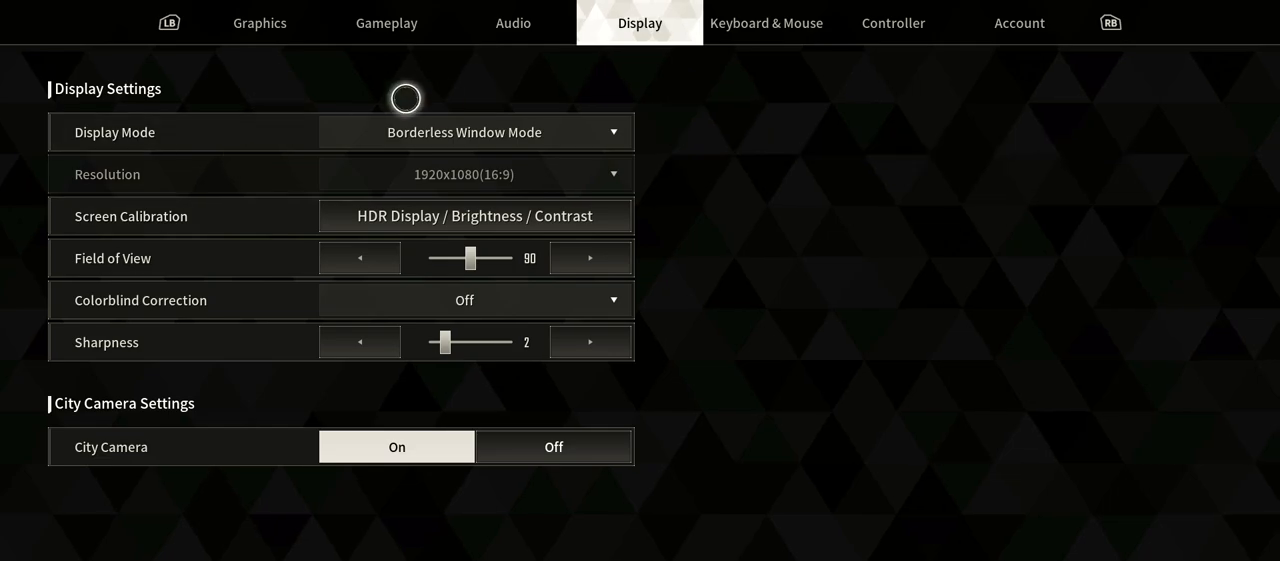
{"buttons": [], "left_stick": "center", "right_stick": "center", "events": [[317, "left_stick", "up"], [383, "left_stick", "center"]]}
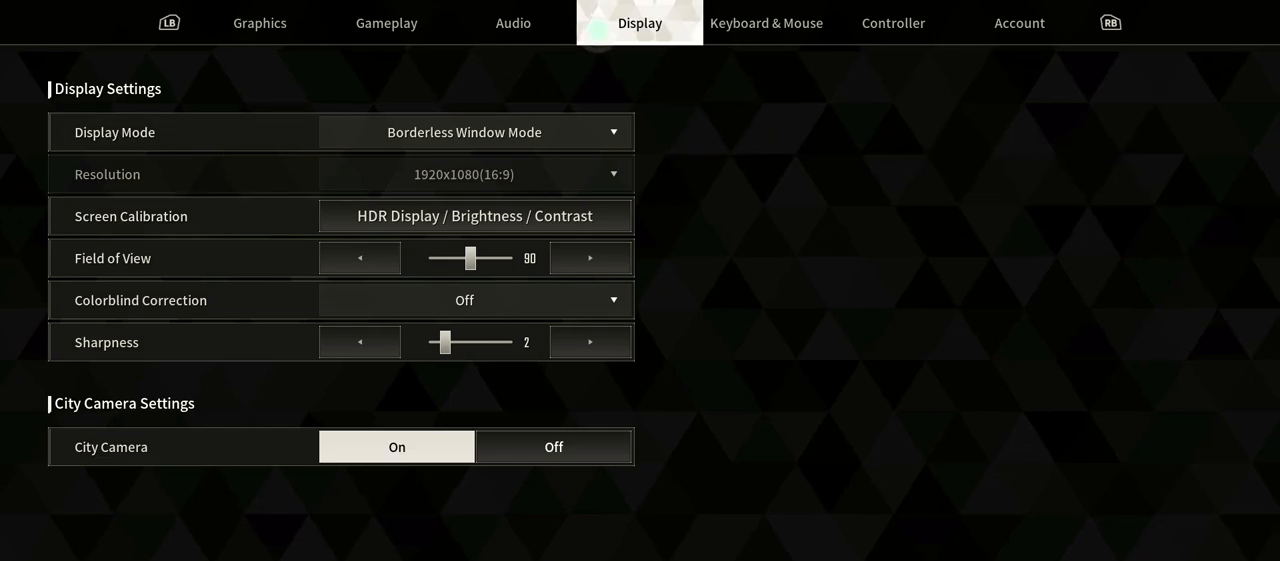
{"buttons": [], "left_stick": "right", "right_stick": "center", "events": [[67, "left_stick", "right"]]}
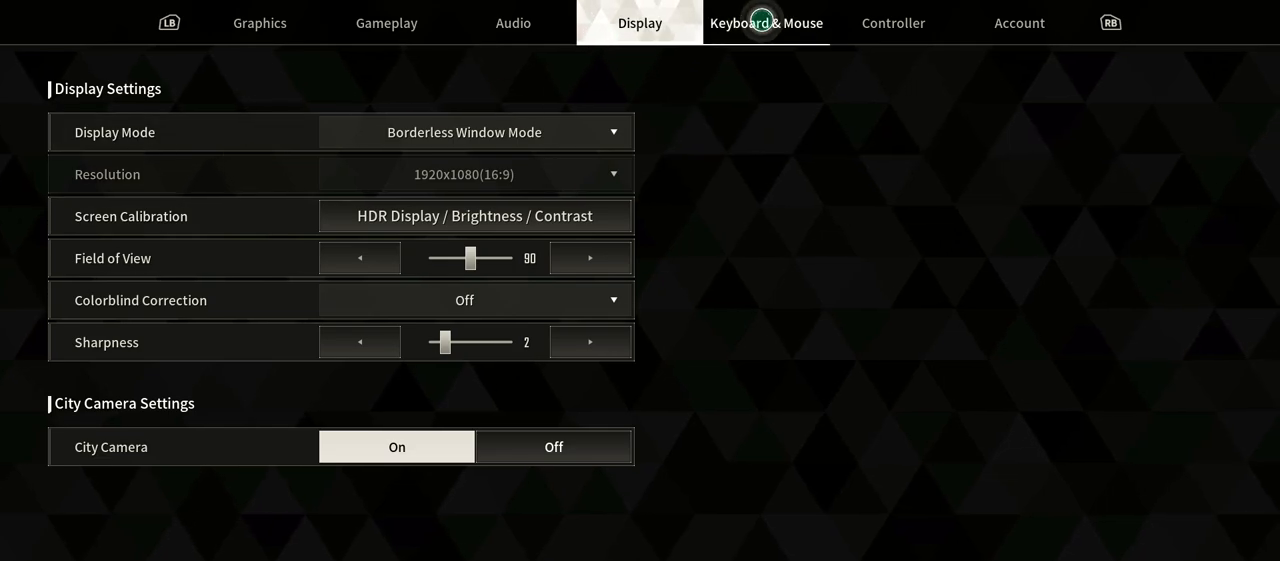
{"buttons": [], "left_stick": "right", "right_stick": "center", "events": [[133, "left_stick", "center"], [233, "left_stick", "right"]]}
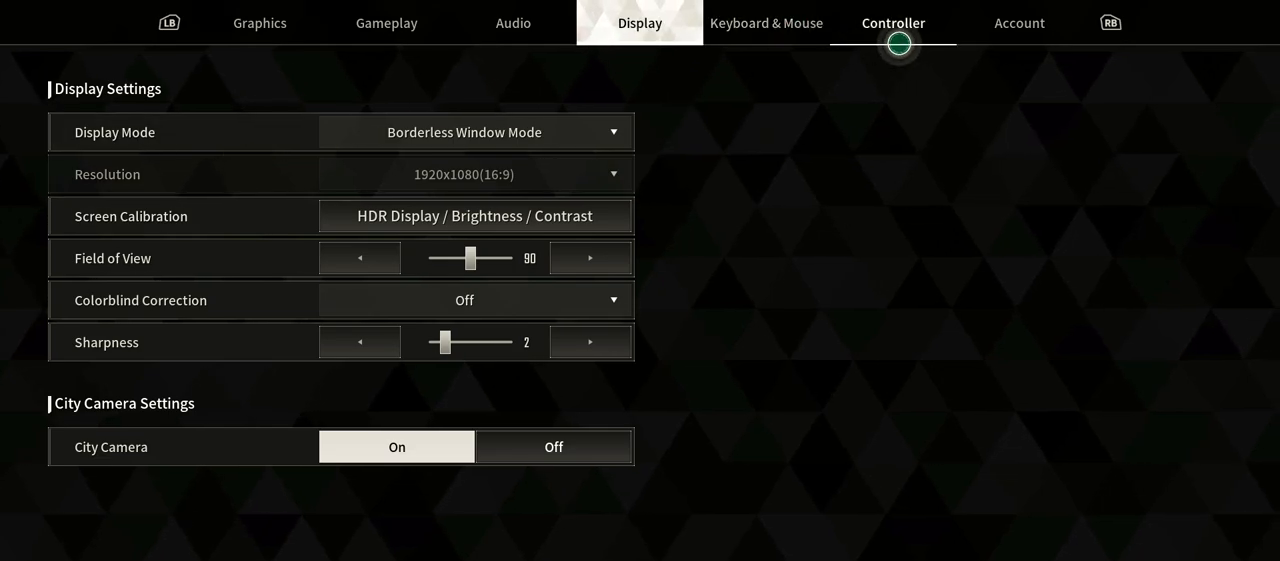
{"buttons": [], "left_stick": "center", "right_stick": "center", "events": [[33, "left_stick", "center"], [67, "A", "down"], [183, "A", "up"]]}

● BRIEF:
Nothing but an exact transcription of the material, without pictures, should be returned.

● SOLUTION TO THE PROBLEM:
{"buttons": [], "left_stick": "center", "right_stick": "center", "events": [[317, "left_stick", "up"], [383, "left_stick", "center"]]}
{"buttons": [], "left_stick": "right", "right_stick": "center", "events": [[67, "left_stick", "right"]]}
{"buttons": [], "left_stick": "right", "right_stick": "center", "events": [[133, "left_stick", "center"], [233, "left_stick", "right"]]}
{"buttons": [], "left_stick": "center", "right_stick": "center", "events": [[33, "left_stick", "center"], [67, "A", "down"], [183, "A", "up"]]}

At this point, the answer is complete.